Two months after the government reduced GST on solar modules from 12 percent to 5 percent, developers say the relief has been minimal, because, in practice, the lower rate has limited their ability to claim input tax credit (ITC).
Industry stakeholders told Moneycontrol that the GST cut has lowered the tax on solar modules, making equipment cheaper, but companies cannot fully realize the benefit the way they did under the previous 18 percent rate.
“The new regime of lower GST does not give you any input credit, while the earlier regime of 18 percent gave you input credit. So, net-net there is not much of an impact because the input credit is now not there. Whatever small benefit is there, that of course gets passed on to the consumer, translating to roughly 0.5–1 percent,” Tata Power CEO Praveer Sinha told Moneycontrol.
The government, however, said ITC is still allowed through a refund mechanism under the inverted duty structure, and it is working to speed up the process.
“Legally, developers can claim ITC on solar equipment even at the lower GST rate, but for large developers whose electricity output is GST-exempt under long-term power purchase agreements (PPAs), the practical benefit is delayed, which limits any immediate financial impact,” said an industry leader requesting anonymity.
The Central Electricity Regulatory Commission (CERC) on November 4 issued a suo-motu order stating that the tax cut qualifies as a “Change in Law” under renewable energy PPAs and hence, developers must adjust tariffs or claim refunds. The latest order now allows projects to benefit even if their bids were submitted before the GST cut, provided invoices or payments fall on or after September 22, 2025. Developers will need to provide auditor-certified documentation showing the actual cost reduction due to the GST cut, and discoms are required to reconcile and reflect these savings.
"While the order formally acknowledges the financial impact of the tax reduction, the real benefit will depend on smooth coordination between developers and utilities, timely audit certification, and accurate mapping of invoices to specific projects," the industry executive added.

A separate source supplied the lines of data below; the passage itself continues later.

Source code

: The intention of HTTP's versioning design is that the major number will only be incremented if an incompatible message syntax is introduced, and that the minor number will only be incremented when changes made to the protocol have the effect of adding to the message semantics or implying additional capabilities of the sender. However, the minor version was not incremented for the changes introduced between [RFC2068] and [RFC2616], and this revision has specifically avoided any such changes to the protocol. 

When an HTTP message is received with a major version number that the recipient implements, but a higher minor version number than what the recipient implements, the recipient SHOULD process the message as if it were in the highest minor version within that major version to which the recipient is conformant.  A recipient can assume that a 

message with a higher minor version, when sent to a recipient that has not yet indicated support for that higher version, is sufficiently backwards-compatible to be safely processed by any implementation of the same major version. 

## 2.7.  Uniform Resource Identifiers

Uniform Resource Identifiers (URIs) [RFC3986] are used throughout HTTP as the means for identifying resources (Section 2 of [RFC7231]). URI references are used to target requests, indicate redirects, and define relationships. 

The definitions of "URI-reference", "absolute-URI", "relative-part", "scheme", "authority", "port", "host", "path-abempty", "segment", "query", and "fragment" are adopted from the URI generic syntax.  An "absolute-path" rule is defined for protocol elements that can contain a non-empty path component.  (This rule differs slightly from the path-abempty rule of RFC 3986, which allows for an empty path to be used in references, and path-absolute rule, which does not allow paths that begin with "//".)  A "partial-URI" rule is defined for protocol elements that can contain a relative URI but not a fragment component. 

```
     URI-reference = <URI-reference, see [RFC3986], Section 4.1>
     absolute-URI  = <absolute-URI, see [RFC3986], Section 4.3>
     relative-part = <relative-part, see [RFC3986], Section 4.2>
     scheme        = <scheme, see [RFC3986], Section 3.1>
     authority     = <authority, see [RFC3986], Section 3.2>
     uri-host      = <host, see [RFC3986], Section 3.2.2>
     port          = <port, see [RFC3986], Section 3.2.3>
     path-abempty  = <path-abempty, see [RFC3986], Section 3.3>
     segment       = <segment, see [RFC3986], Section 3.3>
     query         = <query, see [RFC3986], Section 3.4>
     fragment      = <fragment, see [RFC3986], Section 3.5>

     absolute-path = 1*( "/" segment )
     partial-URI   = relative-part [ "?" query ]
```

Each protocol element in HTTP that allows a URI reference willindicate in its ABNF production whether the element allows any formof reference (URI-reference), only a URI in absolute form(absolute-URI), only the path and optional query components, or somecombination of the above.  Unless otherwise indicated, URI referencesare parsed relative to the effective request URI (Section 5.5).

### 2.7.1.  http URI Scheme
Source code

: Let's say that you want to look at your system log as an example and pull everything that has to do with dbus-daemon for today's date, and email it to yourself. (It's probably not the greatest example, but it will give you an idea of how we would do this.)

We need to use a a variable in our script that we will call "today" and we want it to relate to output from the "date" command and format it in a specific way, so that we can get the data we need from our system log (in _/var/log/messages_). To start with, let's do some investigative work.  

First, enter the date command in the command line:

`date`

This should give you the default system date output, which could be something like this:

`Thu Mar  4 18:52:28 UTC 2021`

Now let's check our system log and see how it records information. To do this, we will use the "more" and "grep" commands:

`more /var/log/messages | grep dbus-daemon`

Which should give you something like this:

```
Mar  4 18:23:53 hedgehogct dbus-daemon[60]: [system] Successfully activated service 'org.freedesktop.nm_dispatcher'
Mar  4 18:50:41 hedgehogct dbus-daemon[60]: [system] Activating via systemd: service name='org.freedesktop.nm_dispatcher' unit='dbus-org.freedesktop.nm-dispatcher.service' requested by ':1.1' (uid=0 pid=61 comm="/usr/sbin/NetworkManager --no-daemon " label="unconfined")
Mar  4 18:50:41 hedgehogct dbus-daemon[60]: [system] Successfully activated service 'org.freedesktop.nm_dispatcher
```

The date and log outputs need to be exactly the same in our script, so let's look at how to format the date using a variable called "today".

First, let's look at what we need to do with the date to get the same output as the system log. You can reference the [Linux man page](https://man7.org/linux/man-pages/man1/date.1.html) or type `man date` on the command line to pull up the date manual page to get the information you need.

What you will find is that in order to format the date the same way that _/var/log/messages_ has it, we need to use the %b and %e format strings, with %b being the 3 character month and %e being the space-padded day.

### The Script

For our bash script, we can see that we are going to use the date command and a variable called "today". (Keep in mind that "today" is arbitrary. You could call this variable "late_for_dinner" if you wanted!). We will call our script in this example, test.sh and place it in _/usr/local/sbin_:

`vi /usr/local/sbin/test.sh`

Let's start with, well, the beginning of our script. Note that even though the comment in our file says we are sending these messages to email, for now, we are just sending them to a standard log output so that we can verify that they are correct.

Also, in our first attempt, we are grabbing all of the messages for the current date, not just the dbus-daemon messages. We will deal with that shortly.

Companies like ReNew announced on September 22, 2025, that they are cutting the prices of their solar modules and cells, effectively passing on the full benefit of the government's decision. The company did not specify the exact percentage of the price reduction for a module. ReNew, however, did not respond to queries sent by Moneycontrol.
“While the recent GST revision directly reduces input costs for solar project development and module manufacturing, we believe the true impact will depend on whether input tax credit issues under the inverted duty structure are resolved with sufficient speed,” said Siddharth Bhatia, Managing Director of Oyster Renewable Energy Pvt. Ltd.
For developers and manufacturers, benefits will be fully realized only if the government further streamlines input credit refunds and works to align supply chain taxes with project viability, Bhatia told Moneycontrol.
Another industry stakeholder said for now the GST reduction is a step in the right direction, but not a game-changer. “Module prices have come down, and some savings are being passed to consumers. But, meaningful relief will require faster refund mechanisms and broader alignment between tax policy, supply chains, and project economics,” an industry executive said requesting anonymity.
The GST rate cut comes at a time when India is pursuing a major push in renewable energy, targeting 500 GW of non-fossil fuel capacity by 2030 to secure energy independence. The country currently ranks fourth globally in renewable energy capacity.
To secure its supply chain, the government launched the Production Linked Incentive (PLI) Scheme to fund manufacturers in establishing large, fully-integrated solar facilities, aiming to build a domestic supply chain for all solar components, from wafers to final modules.